> _Einträge im Datensatz_:
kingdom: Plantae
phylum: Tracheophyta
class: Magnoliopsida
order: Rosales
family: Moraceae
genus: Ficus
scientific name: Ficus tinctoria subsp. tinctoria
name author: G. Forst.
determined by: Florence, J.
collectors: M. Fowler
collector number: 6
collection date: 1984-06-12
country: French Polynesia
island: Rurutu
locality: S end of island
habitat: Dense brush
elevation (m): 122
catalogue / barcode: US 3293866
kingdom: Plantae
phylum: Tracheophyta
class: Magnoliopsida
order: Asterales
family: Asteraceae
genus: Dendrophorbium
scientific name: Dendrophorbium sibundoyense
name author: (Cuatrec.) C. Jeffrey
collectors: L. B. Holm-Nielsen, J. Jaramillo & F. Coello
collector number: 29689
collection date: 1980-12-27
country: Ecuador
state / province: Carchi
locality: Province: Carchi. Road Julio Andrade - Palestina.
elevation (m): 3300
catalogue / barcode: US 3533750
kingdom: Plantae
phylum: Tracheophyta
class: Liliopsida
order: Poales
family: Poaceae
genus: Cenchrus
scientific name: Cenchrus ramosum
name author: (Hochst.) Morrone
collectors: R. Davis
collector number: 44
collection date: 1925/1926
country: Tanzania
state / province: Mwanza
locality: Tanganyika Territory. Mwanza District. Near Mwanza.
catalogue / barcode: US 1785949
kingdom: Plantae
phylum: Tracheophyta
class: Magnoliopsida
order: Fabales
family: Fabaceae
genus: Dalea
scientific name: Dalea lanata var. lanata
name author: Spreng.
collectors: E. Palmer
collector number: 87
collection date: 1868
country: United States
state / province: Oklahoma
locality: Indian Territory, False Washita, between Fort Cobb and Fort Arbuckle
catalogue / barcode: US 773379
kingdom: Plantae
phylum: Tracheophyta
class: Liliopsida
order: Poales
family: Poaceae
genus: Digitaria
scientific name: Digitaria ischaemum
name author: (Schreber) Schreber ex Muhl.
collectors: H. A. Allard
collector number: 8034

> _Anweisungen und Vorgaben_: Kannst du sämtliche Datensätze oben Zeile für Zeile wortgetreu zitieren?

> _Antwort siehe unten_:
kingdom: Plantae
phylum: Tracheophyta
class: Magnoliopsida
order: Rosales
family: Moraceae
genus: Ficus
scientific name: Ficus tinctoria subsp. tinctoria
name author: G. Forst.
determined by: Florence, J.
collectors: M. Fowler
collector number: 6
collection date: 1984-06-12
country: French Polynesia
island: Rurutu
locality: S end of island
habitat: Dense brush
elevation (m): 122
catalogue / barcode: US 3293866
kingdom: Plantae
phylum: Tracheophyta
class: Magnoliopsida
order: Asterales
family: Asteraceae
genus: Dendrophorbium
scientific name: Dendrophorbium sibundoyense
name author: (Cuatrec.) C. Jeffrey
collectors: L. B. Holm-Nielsen, J. Jaramillo & F. Coello
collector number: 29689
collection date: 1980-12-27
country: Ecuador
state / province: Carchi
locality: Province: Carchi. Road Julio Andrade - Palestina.
elevation (m): 3300
catalogue / barcode: US 3533750
kingdom: Plantae
phylum: Tracheophyta
class: Liliopsida
order: Poales
family: Poaceae
genus: Cenchrus
scientific name: Cenchrus ramosum
name author: (Hochst.) Morrone
collectors: R. Davis
collector number: 44
collection date: 1925/1926
country: Tanzania
state / province: Mwanza
locality: Tanganyika Territory. Mwanza District. Near Mwanza.
catalogue / barcode: US 1785949
kingdom: Plantae
phylum: Tracheophyta
class: Magnoliopsida
order: Fabales
family: Fabaceae
genus: Dalea
scientific name: Dalea lanata var. lanata
name author: Spreng.
collectors: E. Palmer
collector number: 87
collection date: 1868
country: United States
state / province: Oklahoma
locality: Indian Territory, False Washita, between Fort Cobb and Fort Arbuckle
catalogue / barcode: US 773379
kingdom: Plantae
phylum: Tracheophyta
class: Liliopsida
order: Poales
family: Poaceae
genus: Digitaria
scientific name: Digitaria ischaemum
name author: (Schreber) Schreber ex Muhl.
collectors: H. A. Allard
collector number: 8034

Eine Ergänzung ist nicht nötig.